Assignment | In the entries below, every line with the string "Turkey" is to be reported.

(Data records)

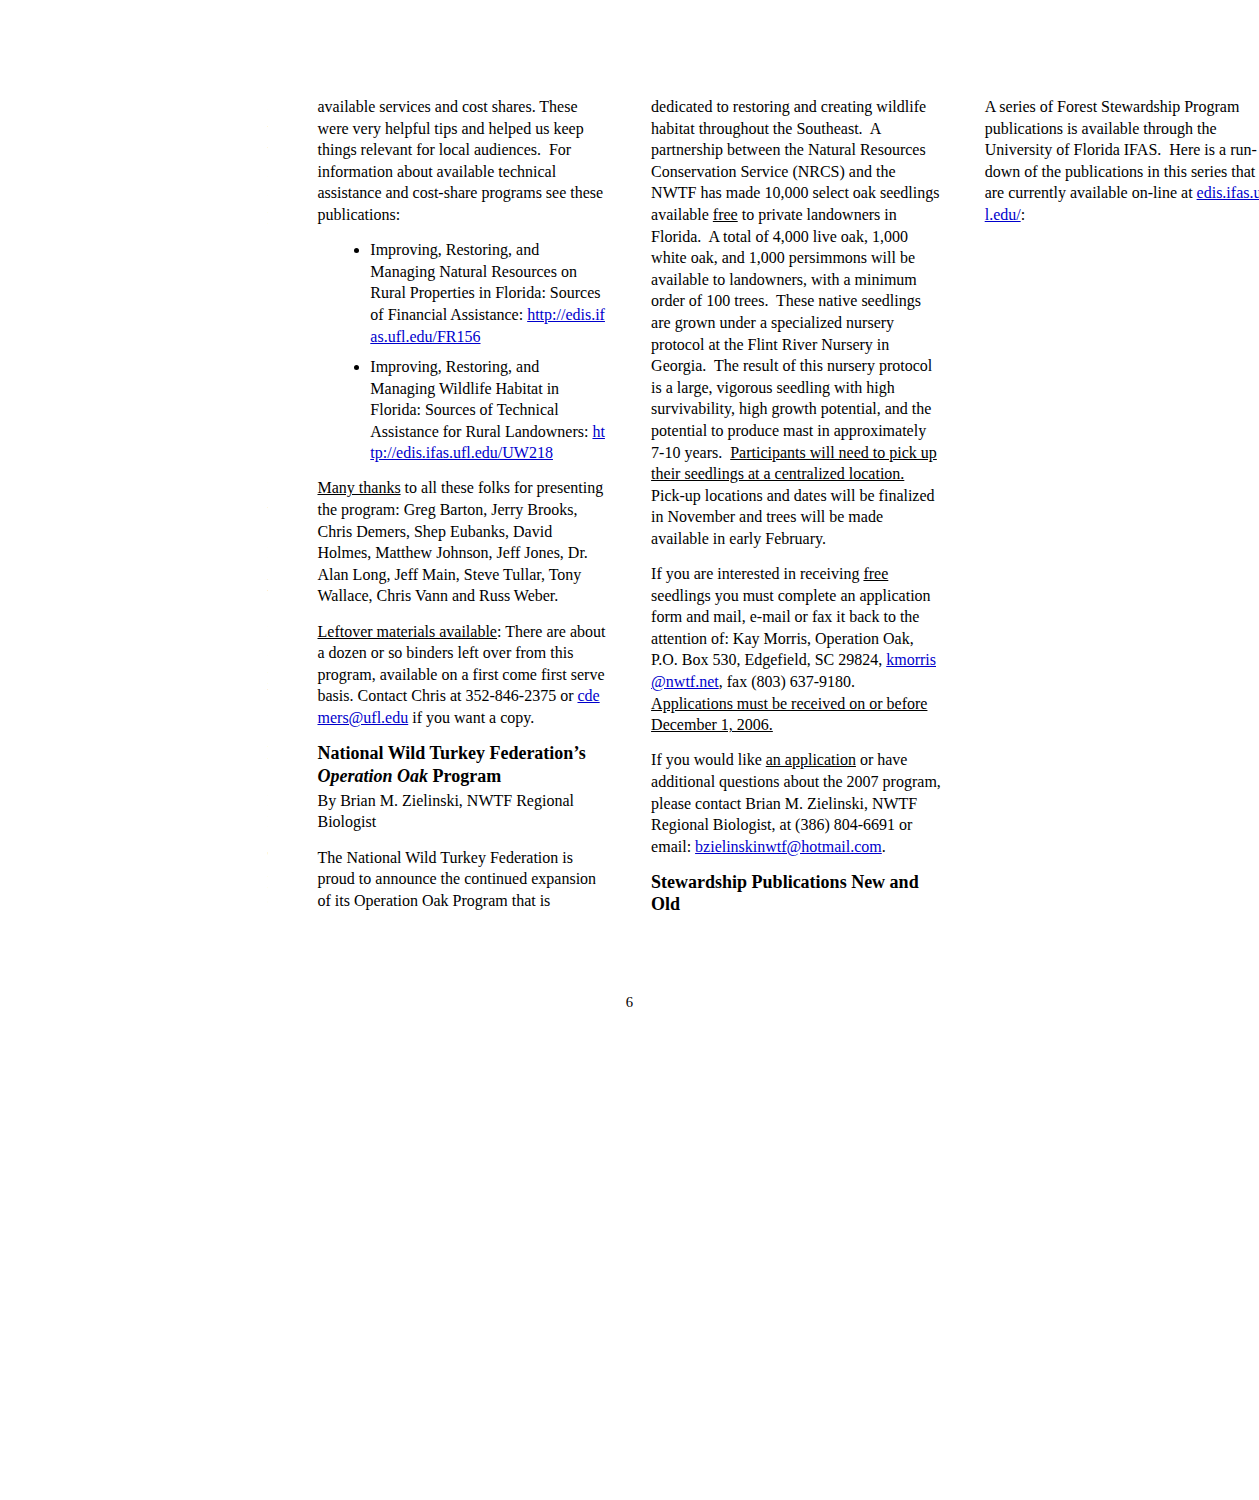available services and cost shares. These were very helpful tips and helped us keep things relevant for local audiences. For information about available technical assistance and cost-share programs see these publications:
Improving, Restoring, and Managing Natural Resources on Rural Properties in Florida: Sources of Financial Assistance: http://edis.ifas.ufl.edu/FR156
Improving, Restoring, and Managing Wildlife Habitat in Florida: Sources of Technical Assistance for Rural Landowners: http://edis.ifas.ufl.edu/UW218
Many thanks to all these folks for presenting the program: Greg Barton, Jerry Brooks, Chris Demers, Shep Eubanks, David Holmes, Matthew Johnson, Jeff Jones, Dr. Alan Long, Jeff Main, Steve Tullar, Tony Wallace, Chris Vann and Russ Weber.
Leftover materials available: There are about a dozen or so binders left over from this program, available on a first come first serve basis. Contact Chris at 352-846-2375 or cdemers@ufl.edu if you want a copy.
National Wild Turkey Federation’s Operation Oak Program
By Brian M. Zielinski, NWTF Regional Biologist
The National Wild Turkey Federation is proud to announce the continued expansion of its Operation Oak Program that is dedicated to restoring and creating wildlife habitat throughout the Southeast. A partnership between the Natural Resources Conservation Service (NRCS) and the NWTF has made 10,000 select oak seedlings available free to private landowners in Florida. A total of 4,000 live oak, 1,000 white oak, and 1,000 persimmons will be available to landowners, with a minimum order of 100 trees. These native seedlings are grown under a specialized nursery protocol at the Flint River Nursery in Georgia. The result of this nursery protocol is a large, vigorous seedling with high survivability, high growth potential, and the potential to produce mast in approximately 7-10 years. Participants will need to pick up their seedlings at a centralized location. Pick-up locations and dates will be finalized in November and trees will be made available in early February.
If you are interested in receiving free seedlings you must complete an application form and mail, e-mail or fax it back to the attention of: Kay Morris, Operation Oak, P.O. Box 530, Edgefield, SC 29824, kmorris@nwtf.net, fax (803) 637-9180. Applications must be received on or before December 1, 2006.
If you would like an application or have additional questions about the 2007 program, please contact Brian M. Zielinski, NWTF Regional Biologist, at (386) 804-6691 or email: bzielinskinwtf@hotmail.com.
Stewardship Publications New and Old
A series of Forest Stewardship Program publications is available through the University of Florida IFAS. Here is a run-down of the publications in this series that are currently available on-line at edis.ifas.ufl.edu/:
6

Written answer |
National Wild Turkey Federation’s Operation Oak Program
The National Wild Turkey Federation is proud to announce the continued expansion of its Operation Oak Program that is dedicated to restoring and creating wildlife habitat throughout the Southeast. A partnership between the Natural Resources Conservation Service (NRCS) and the NWTF has made 10,000 select oak seedlings available free to private landowners in Florida. A total of 4,000 live oak, 1,000 white oak, and 1,000 persimmons will be available to landowners, with a minimum order of 100 trees. These native seedlings are grown under a specialized nursery protocol at the Flint River Nursery in Georgia. The result of this nursery protocol is a large, vigorous seedling with high survivability, high growth potential, and the potential to produce mast in approximately 7-10 years. Participants will need to pick up their seedlings at a centralized location. Pick-up locations and dates will be finalized in November and trees will be made available in early February.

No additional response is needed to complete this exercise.